Last week Carmack took to Twitter, claiming that no work he had done was patented, and while ZeniMax may own his code, “they don’t own VR [headset technology].” He said “Oculus uses zero lines of code that I wrote under contract to ZeniMax.”
“We are disappointed but not surprised by ZeniMax’s actions,” Oculus said in a statement emailed to the press. “We will prove that all of its claims are false.” Oculus makes the following seven points:
- 1. There is not a line of ZeniMax code or any of its technology in any Oculus products.
- 2. John Carmack did not take any intellectual property from ZeniMax.
- 3. ZeniMax has misstated the purposes and language of the ZeniMax non-disclosure agreement that Palmer Luckey signed.
- 4. A key reason that John permanently left ZeniMax in August of 2013 was that ZeniMax prevented John from working on VR, and stopped investing in VR games across the company.

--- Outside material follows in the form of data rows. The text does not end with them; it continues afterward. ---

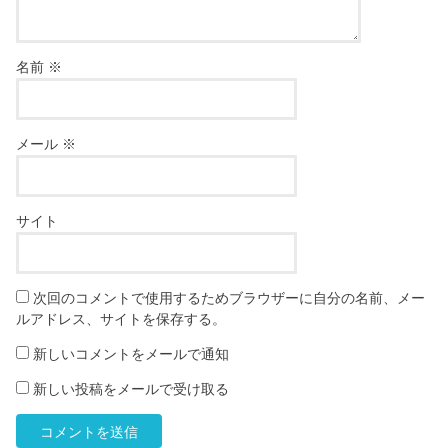
名前
※
メール
※
サイト
次回のコメントで使用するためブラウザーに自分の名前、メー
ルアドレス、サイトを保存する。
新しいコメントをメールで通知
新しい投稿をメールで受け取る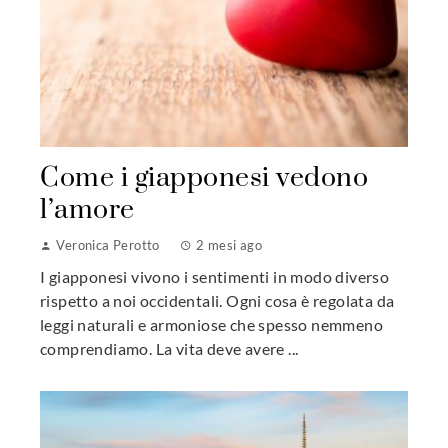
Come i giapponesi vedono
l’amore
Veronica Perotto
2 mesi ago
I giapponesi vivono i sentimenti in modo diverso
rispetto a noi occidentali. Ogni cosa è regolata da
leggi naturali e armoniose che spesso nemmeno
comprendiamo. La vita deve avere ...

- 5. ZeniMax canceled VR support for Doom 3 BFG when Oculus refused ZeniMax’s demands for a non-dilutable equity stake in Oculus.
- 6. ZeniMax did not pursue claims against Oculus for intellectual property (IP) or technology, ZeniMax has never contributed any IP or technology to Oculus, and only after the Facebook deal was announced has ZeniMax now made these claims through its lawyers.
- 7. Despite the fact that the full source code for the Oculus SDK is available online, ZeniMax has never identified any "stolen" code or technology.
Rockville, Maryland-based ZeniMax Media began seeking compensation for its intellectual property from Oculus in August 2012. Six months later, Oculus offered ZeniMax a small stake in the fledgling VR company, but the two could not reach a deal.
Carmack’s move to Oculus was followed by five more ZeniMax employees earlier this year. ZeniMax asked Cormack in February to disclose any virtual-reality inventions he developer while in their employ, the Wall Street Journal reports.
Following Facebook's deal to purchase Oculus, ZeniMax wrote a letter stating that the Rift was born via ZeniMax technology. "It was only through the concerted efforts of Mr. Carmack, using technology developed over many years at, and owned by, ZeniMax, that Mr. [Palmer Luckey, Oculus founder] was able to transform his garage-based pipe dream into a working reality," the letter said. ZeniMax did not respond to a request for comment.